Markov Decision Process
A maze like problem:
- The agent lives in a grid.
- Walls block the agent’s path.
Noisy movement: actions do not always go as planned.
- 80% of the time, the action North takes the agent North.
- 10% of the time, North takes the agent West; 10% of the time, North takes the agent East.
- If there is a wall in the direction the agent would have been taken, the agent stays put.
The agent receives rewards each time step:
- Small ‘living’ reward each step (can be negative)
- Big rewards come at the end (good or bad)
Goal: Maximize sum of rewards
An MDP is defined by -
- A set of states s∈S
- A set of actions a∈A
- A transition function T(s,a,s’) . Also called the model or the dynamics. P(s’|s,a) = T(s,a,s’)
- The reward function R(s,a,s’)
- A start state
- Maybe a terminal state
- MDP’s are non-deterministic search problems
- “Markov” generally means that given the present state, the future and the past are independent.
- This is just like search, where the successor function could only depend on the current state (not the history)
- In the deterministic single-agent search problems, we wanted an optimal plan or sequence of actions, from start to goal.

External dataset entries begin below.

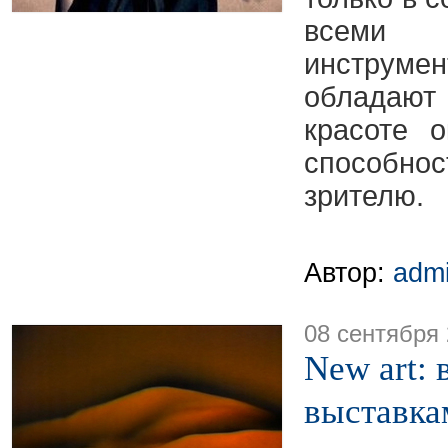
всеми
инструме
обладают
красоте 
способн
зрителю.
Автор:
adm
08 сентября
New art: 
выставка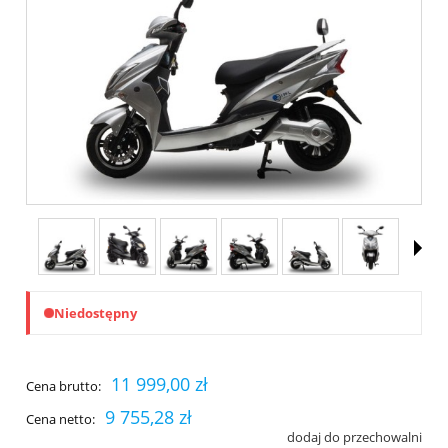
Niedostępny
11 999,00 zł
Cena brutto:
9 755,28 zł
Cena netto:
dodaj do przechowalni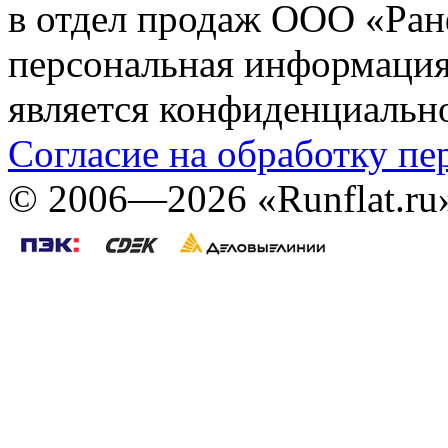
в отдел продаж ООО «Ран
персональная информация (
является конфиденциальн
Согласие на обработку п
©
2006—2026
«Runflat.r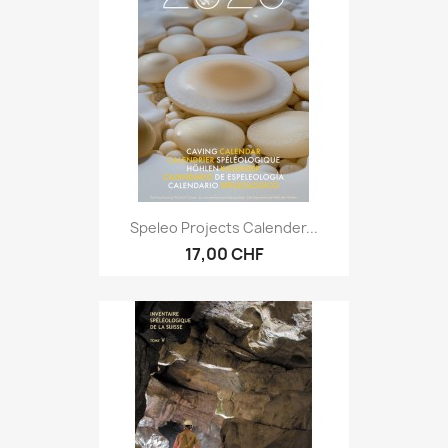
Speleo Projects Calender...
17,00 CHF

- For MDPs we want an optimal policy Π* : S ⇒ A
- A policy Π gives an action for each state.
- An optimal policy is one that maxmizes expected utility if followed.

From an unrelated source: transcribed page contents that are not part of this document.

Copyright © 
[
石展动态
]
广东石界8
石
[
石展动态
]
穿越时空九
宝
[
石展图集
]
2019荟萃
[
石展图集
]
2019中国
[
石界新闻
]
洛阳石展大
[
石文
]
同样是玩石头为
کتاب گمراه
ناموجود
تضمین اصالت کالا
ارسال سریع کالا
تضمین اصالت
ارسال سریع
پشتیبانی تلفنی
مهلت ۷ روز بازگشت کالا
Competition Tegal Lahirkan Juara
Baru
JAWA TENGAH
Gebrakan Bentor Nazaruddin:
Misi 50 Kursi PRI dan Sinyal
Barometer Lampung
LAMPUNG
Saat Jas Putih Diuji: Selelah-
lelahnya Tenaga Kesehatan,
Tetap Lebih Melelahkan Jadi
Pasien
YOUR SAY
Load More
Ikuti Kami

- An explicit policy defines a reflex agent.
- Its reasonable to maximize the sum of rewards.
- Its also reasonable to prefer rewards now to rewards later
- One solution: values of rewards decay exponentially.
How to discount?
Each time we descend a level. we multiply in the discount once.
Sooner rewards probably do have higher utility than later rewards. Also helps algorithm converge.
Example: discount of 0.5
U([1,2,3]) = 1*1 +2*0.5 + 3*o.25
What if the game lasts forever?
- Finite horizon: (similar to depth-limited search)

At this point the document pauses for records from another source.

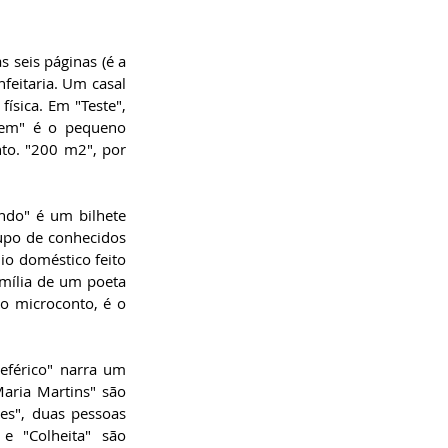
seis páginas (é a 
feitaria. Um casal 
ísica. Em "Teste", 
em" é o pequeno 
to. "200 m2", por 
ndo" é um bilhete 
upo de conhecidos 
o doméstico feito 
mília de um poeta 
o microconto, é o 
eférico" narra um 
aria Martins" são 
s", duas pessoas 
e "Colheita" são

- Gives non stationary policies (Π depends on time left)
- Discounting: use 0<ϒ<1. Smaller ϒ means smaller “horizon”.
Absorbing state- guarantee that for every policy, a terminal state will eventually be reached.
How to solve MDPs?
The value (utility) of a state S:
V*(s) = expected utility starting in S and acting optimally.
(tells us how good each state is)
Q*(s,a) = expected utility starting out having taken action ‘a’ from state ‘s’ and (thereafter) acting optimally.
(‘s’ is fixed and we vary ‘a’)
The optimal policy:
Π*(s) = optimal action from state s = argmax Q*(s,a)
(its the action that achieves the maximum)
Values of States:
Fundamental operation : compute the (expectimax) value of the state.
- Expected utility under optimal action.
- Average sum of (discounted) rewards
- This is just what expectimax computed!
Recursive definition of value:
V*(s) = max Q*(s,a)
Q*(s,a) = max Σ T(s,a,s’)[R(s,a,s’) + V*(s)] — Bellman’s equation
Policy = map of states to actions.
Utility = sum of discounted rewards.
Values = expected future utility from a state (max node)
Q-values = expected future utility from a q-state (chance node)
Both value iteration and policy iteration compute the same thing (all optimal values)
In Value iteration -
- Every iteration updates both the values and (implicitly) the policy.
- We dont track the policy, but taking the max over actions implicitly recompute it.
In policy iteration -
- We do several passes that update utilities with fixed policy (each pass is fast because we consider only one action and not all of them)
- After the policy is evaluated, a new policy is chosen (slow like a value iteration pass)
- The new policy will be better (or we’re done)
Alright that’s it for now! Thank you for spending your time. Cheers!